The blue highlighted area indicates that there are other graphical parameters that can be given as arguments. To see these, type:

> help(par)

There are two ways to set the graphical parameters given by 'par'.

To set graphical parmaeters that apply to all plots, set the features using arguments to 'par'. The only arguments that can be set this way are:
```
*  `"ask"'

*  `"fig"', `"fin"'

*  `"mai"', `"mar"', `"mex"'

*  `"mfrow"', `"mfcol"', `"mfg"'

*  `"new"'

*  `"oma"', `"omd"', `"omi"'

*  `"pin"', `"plt"', `"ps"', `"pty"'

*  `"usr"'

*  `"xlog"', `"ylog"'
```
Here is an example. A common parameter that you may want to set is to graph several plots on one page. Suppose you wanted 6 plots on one page, with 2 plots per line (a total of 3 lines), and the plots are placed on the graph by filling each row in order. The you would type:
```
> par(mfrow=c(3,2))
> plot(1:10)
> title("Plot 1")
> plot(10:100)
> title("Plot 2")
> plot(5:7)
> title("Plot 3")
> plot(50:75)
> title("Plot 4")
> plot(22:33)
> title("Plot 5")
> plot(1000:10000)
> title("Plot 6")
```
If you wanted to have 6 plots on one page, like above, but instead place the graphs by filling each column in order, then you would use
```
> par(mfcol=c(3,2))
```
To place each of the 6 plots in locations that don't follow an ordering given by 'mfrow' or 'mfcol', first set the number of plots on each page using 'mfrow' or 'mfcol' and then use 'par(mfg=c(a,b))' preceding each individual plotting function to specify the position that you want the plot graphed.
To set graphical parameters that apply to specific high level plots, set the features within the plotting function itself. For instance, suppose you wanted to change the plotting symbol in a scatterplot to be the character 's'. Then you would type:
```
> plot(1:10,pch="s")
```
Note that the graphical parameters that are set using 'par' (described in the previous point) can not be set using this method.

Saving/printing graphs

Simple methods for saving/printing graphs in R are given below. For more detailed information about saving/printing in R, refer to Section 5.2 in the R tip sheet.

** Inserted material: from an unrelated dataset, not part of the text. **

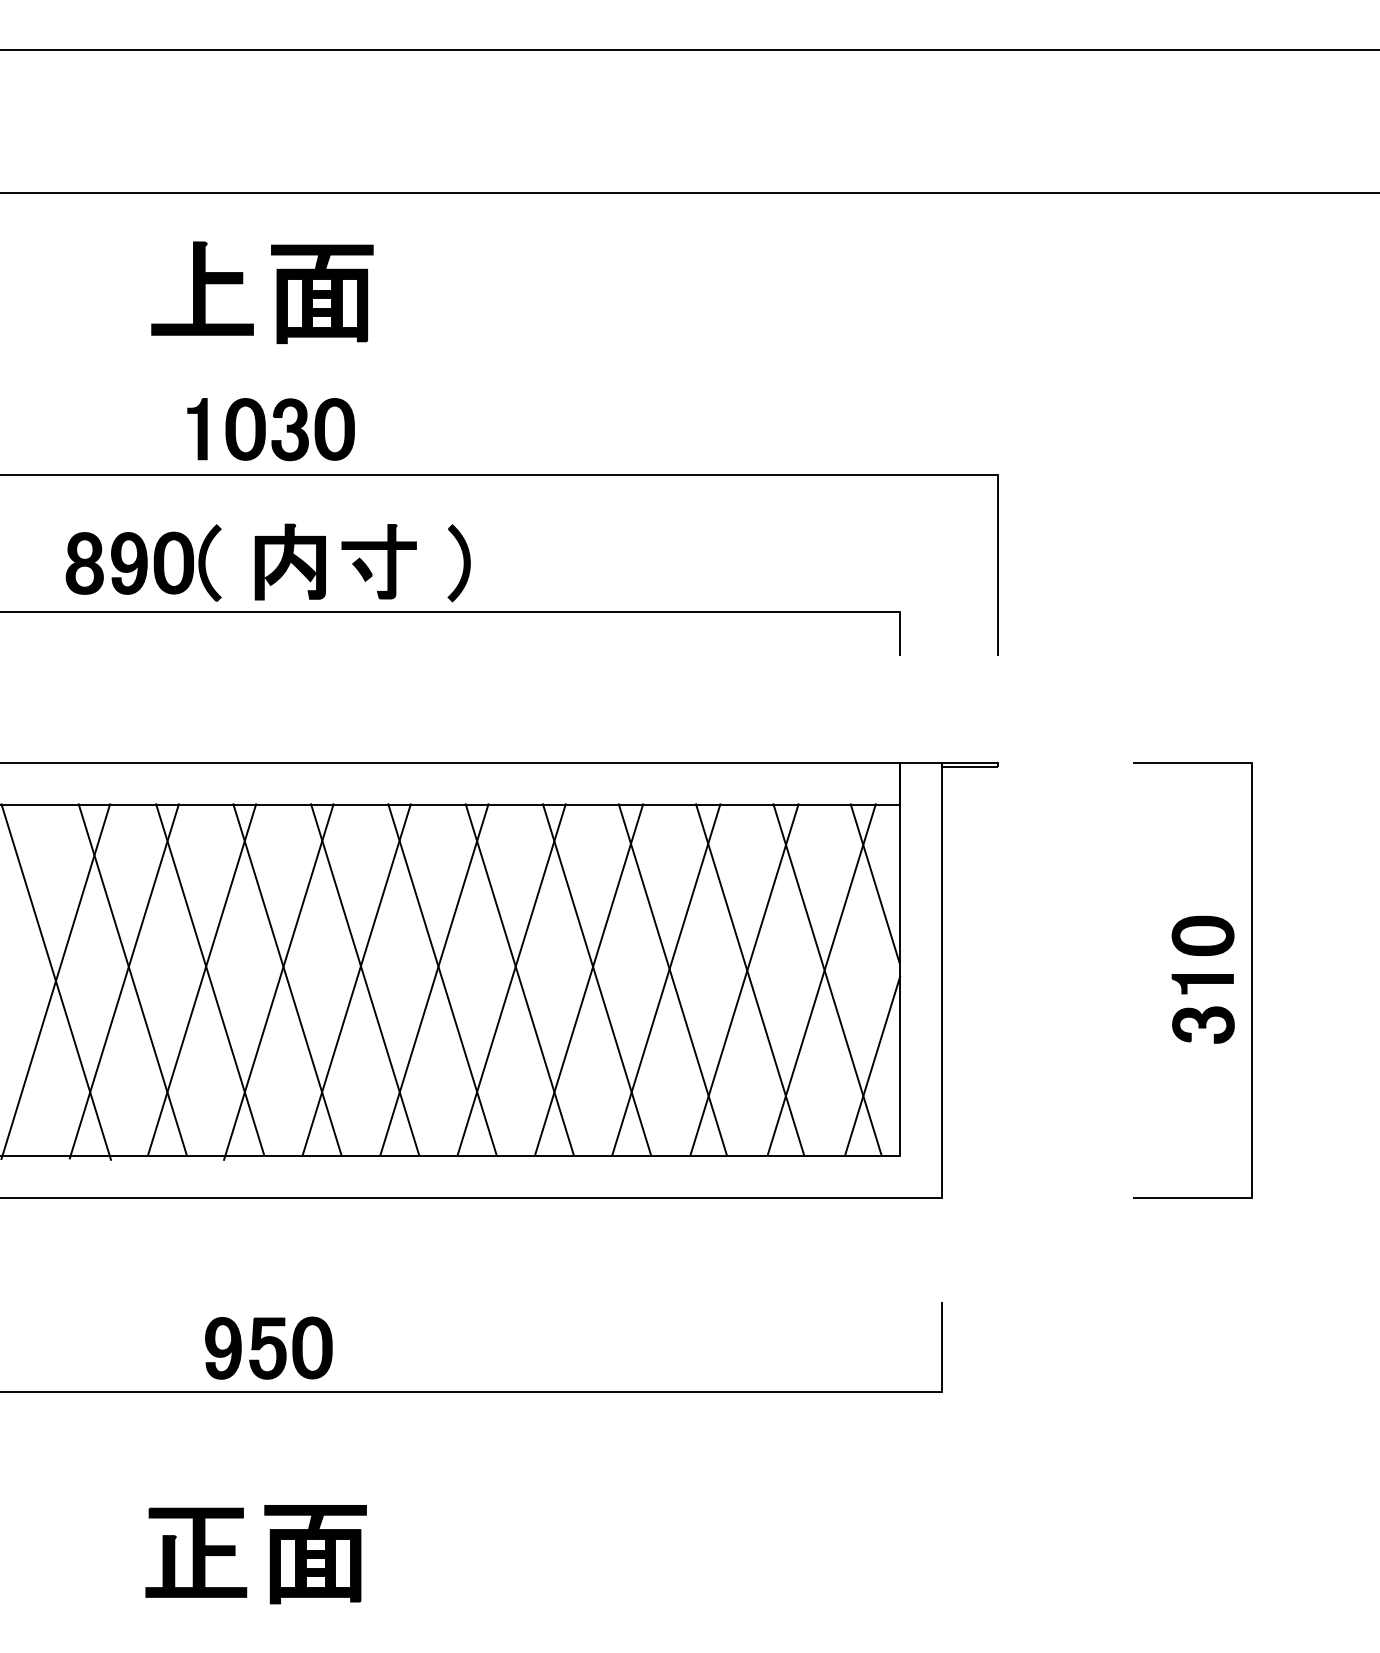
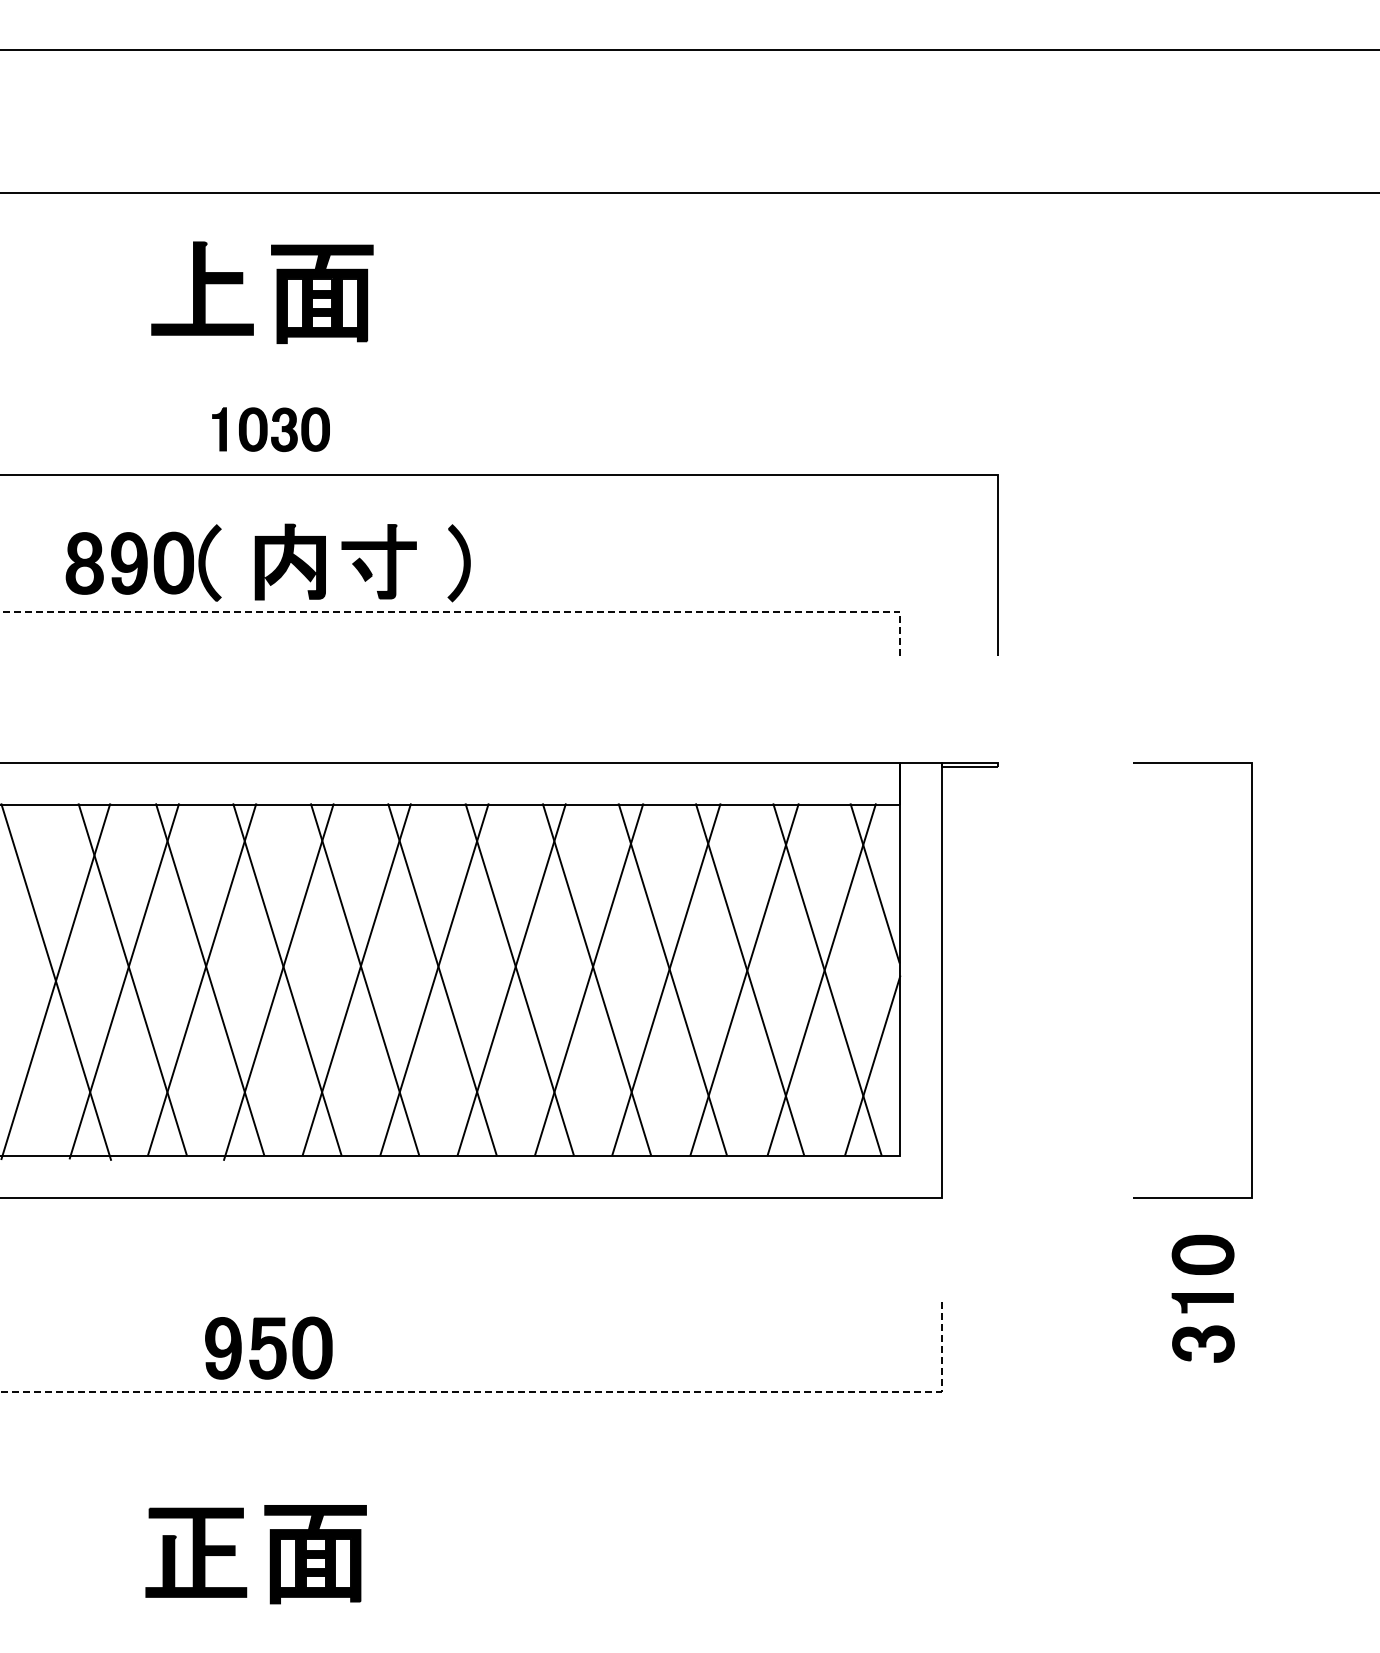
part at (270, 429) size: 168x64 px -> 118x46 px
line at (473, 611): solid -> dashed
part at (1202, 979) position: (1202, 979) -> (1202, 1298)
line at (515, 1391): solid -> dashed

Generate a plot using any of the plotting functions in R. For instance, type
```
> plot(1:10) 
```
To save this plot to a postscript file called, graph1.ps, type
```
> dev.print(postscript,file="graph1.ps") 
```
The file, graph1.ps, is saved in the directory in which R is invoked. Other graphics devices (i.e. x11, jpeg, etc.) can be specified. Type
```
> help(Devices)
```
for a list of the available devices. When the graph is saved to an appropriate file, it can then be printed.